### Tekst
Podczas krótkiego urlopu na Łotwie wykorzystując deszczowy dzień postanowiliśmy odnaleźć Rīgas Motormuzejs czyli muzeum motoryzacji w Rydze. Zadanie byłoby łatwe gdybyśmy doczytali informację na stronie. Muzeum jest obecnie w trakcie przebudowy i obok starej siedziby jest tylko mikro wystawa pojazdów sportowych. Większa część ekspozycji jest przechowywana w hali po drugiej stronie miasta, ale i tam będzie można ją oglądać tylko do końca sierpnia. W całej krasie muzeum ma się zaprezentować na wiosnę przyszłego roku.
W pierwszej części uwagę wzbudziła prezentacja różnych modeli bolidów pod wspólną marką Estonia. Ciekawym uzupełnieniem była ekspozycja fotografii i różnorodnych jednośladów z Iżem model 6.218 o imponujących kolcach przeznaczonym do jazdy po lodzie.

### Zadanie 1
Proszę określić, czy stwierdzenia (a), (b) i (c) są zgodne z tekstem o muzeum motoryzacji w Rydze: (a) muzeum jest obecnie przebudowywane; (b) większą część ekspozycji będzie można oglądać w hali do końca roku; (c) Iż model 6.218 ma kolce przeznaczone do jazdy po piasku. Przy każdej odpowiedzi „tak” lub „nie” należy przytoczyć dosłownie rozstrzygające słowa tekstu.
### Zadanie 2
Proszę przepisać wiernie część tekstu o muzeum motoryzacji w Rydze od słów „Podczas krótkiego urlopu” do słów „wiosnę przyszłego roku.”, włącznie z nimi.
Dane nie są potrzebne do wykonania zadań.

### Dane źródłowe
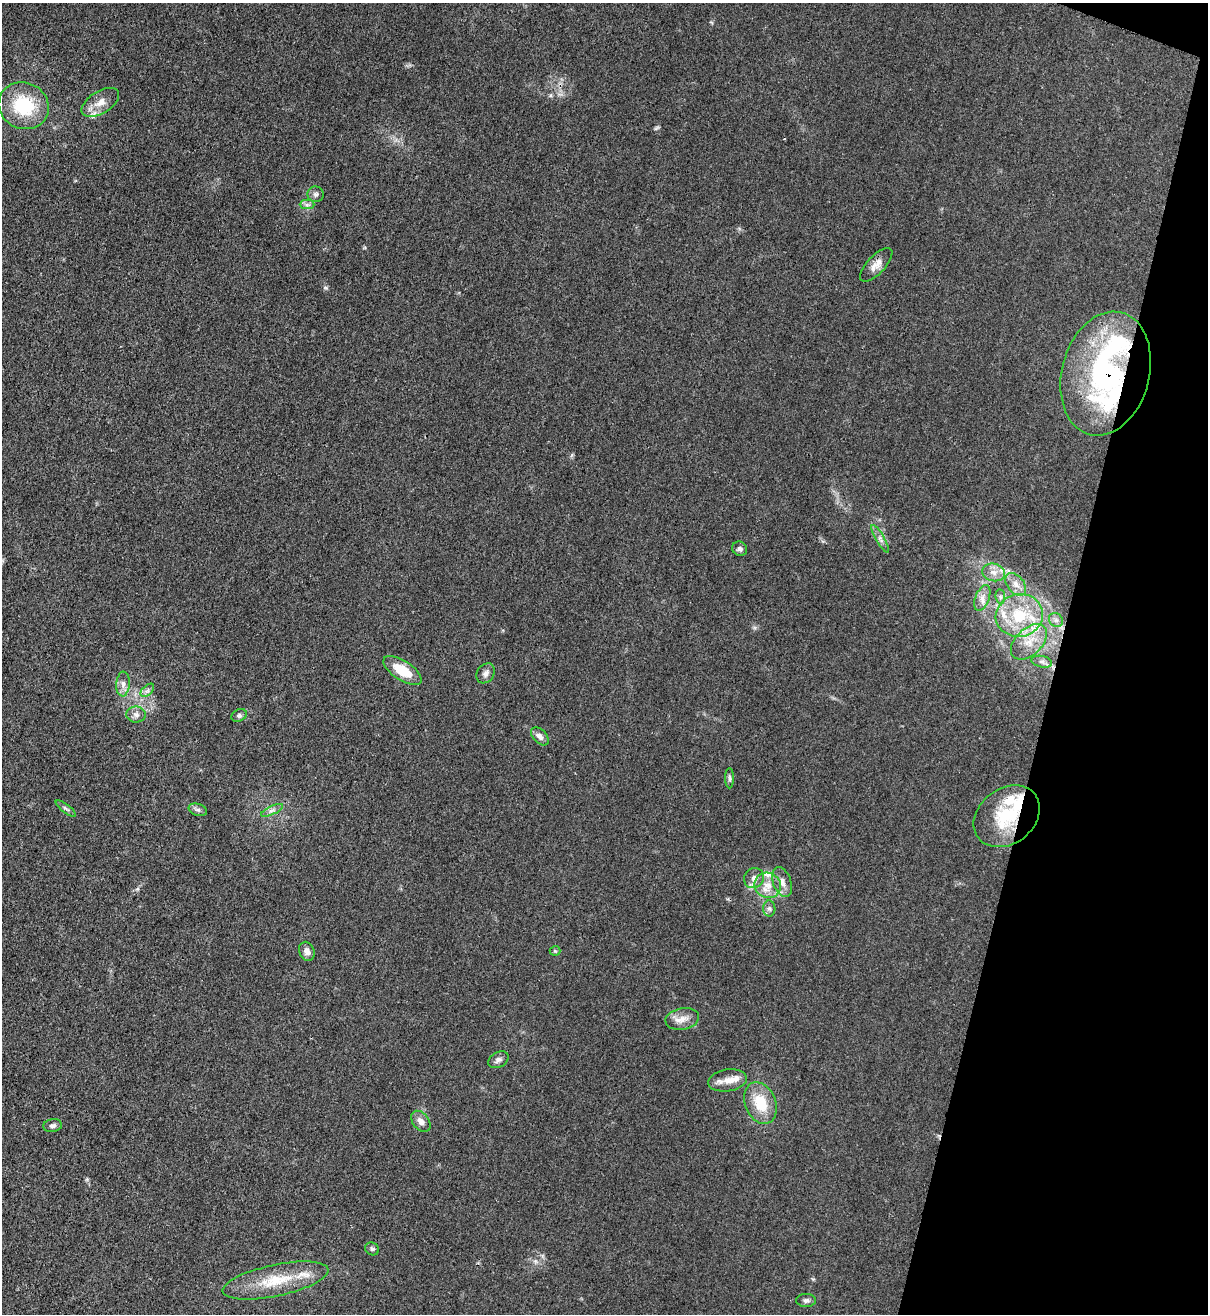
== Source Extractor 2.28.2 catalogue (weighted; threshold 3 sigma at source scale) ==
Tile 8 of 4 x 4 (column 4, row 2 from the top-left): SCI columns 3837-5042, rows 2651-3962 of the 5386 x 5316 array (HDU 1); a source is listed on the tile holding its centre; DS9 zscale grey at full resolution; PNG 1210 x 1316 px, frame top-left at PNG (2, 3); each listed source drawn as its Kron ellipse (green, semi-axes under 4 px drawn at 4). Shown black and unused: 13% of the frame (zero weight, under 3 of 4 exposures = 7% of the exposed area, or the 3 px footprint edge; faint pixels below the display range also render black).
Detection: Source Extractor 2.28.2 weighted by HDU 2 'WHT'; one run over the whole footprint, this tile lists its part. Background 0.0298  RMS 0.003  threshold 0.0134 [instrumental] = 3 sigma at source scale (4.5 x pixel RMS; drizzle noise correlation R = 1.50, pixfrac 1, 0.05/0.05 arcsec/px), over >= 5 px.
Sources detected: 55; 1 inside a brighter object's white glare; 1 cosmic-ray / hot-pixel residue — neither listed nor drawn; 10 inside a brighter listed object's ellipse — not listed separately; the other 43 listed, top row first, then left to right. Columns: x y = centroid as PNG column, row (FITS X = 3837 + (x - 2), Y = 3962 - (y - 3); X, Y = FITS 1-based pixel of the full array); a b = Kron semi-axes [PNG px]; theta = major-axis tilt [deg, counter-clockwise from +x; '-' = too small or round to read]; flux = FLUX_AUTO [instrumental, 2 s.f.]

### Pełna odpowiedź 1
(a) Tak: „Muzeum jest obecnie w trakcie przebudowy”.
(b) Nie: „tam będzie można ją oglądać tylko do końca sierpnia”.
(c) Nie: „o imponujących kolcach przeznaczonym do jazdy po lodzie”.

### Pełna odpowiedź 2
Podczas krótkiego urlopu na Łotwie wykorzystując deszczowy dzień postanowiliśmy odnaleźć Rīgas Motormuzejs czyli muzeum motoryzacji w Rydze. Zadanie byłoby łatwe gdybyśmy doczytali informację na stronie. Muzeum jest obecnie w trakcie przebudowy i obok starej siedziby jest tylko mikro wystawa pojazdów sportowych. Większa część ekspozycji jest przechowywana w hali po drugiej stronie miasta, ale i tam będzie można ją oglądać tylko do końca sierpnia. W całej krasie muzeum ma się zaprezentować na wiosnę przyszłego roku.